Highland Council pilots alternative Universal Credit payment arrangements
The Highland Council is the first local authority in the UK to trial a new Universal Credit application process that enables landlords to electronically submit an Alternative Payment Arrangement to support vulnerable tenants.
The council is working with the Department for Work and Pensions (DWP) to assist vulnerable people who need additional support.
Universal Credit is available to single claimants across the Highlands and also to couples and families in Inverness.
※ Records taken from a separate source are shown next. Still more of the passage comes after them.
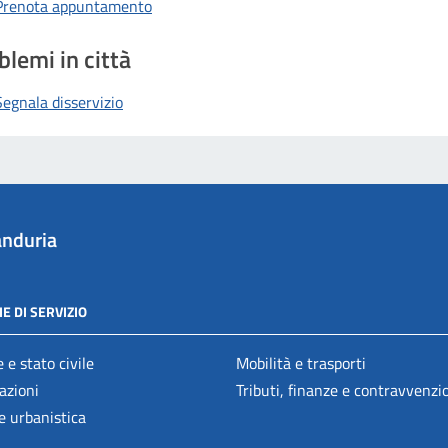
Prenota appuntamento
blemi in città
Segnala disservizio
nduria
E DI SERVIZIO
 e stato civile
Mobilità e trasporti
azioni
Tributi, finanze e contravvenzi
e urbanistica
In a significant change to the way most benefits are currently paid, Universal Credit replaces a number of benefits, including housing benefit and is paid as a single monthly household payment.
The DWP’s Alternative Payment Arrangement is available to help claimants who are identified as needing additional support and involves:
- Paying the housing element of Universal Credit direct to the claimant’s landlord
- Making payments on a more frequent basis than monthly
- Providing a split payment of an award between partners
The claimant, their representative, their caseworker or their landlord can request an Alternative Payment Arrangement. To safeguard the claimant’s home, a landlord can notify Universal Credit of a build-up of rent arrears and request that the housing costs element of Universal Credit be paid directly to them, where a rent arrears ‘trigger’ has been reached.
Benefits and welfare manager at the Highland Council, Sheila McKandie, said: “Initial results have shown that the time taken to introduce an Alternative Payment Arrangement has greatly reduced and is therefore of benefit to both the landlord and the tenant. The pilot is continuing and may be rolled-out across the UK.”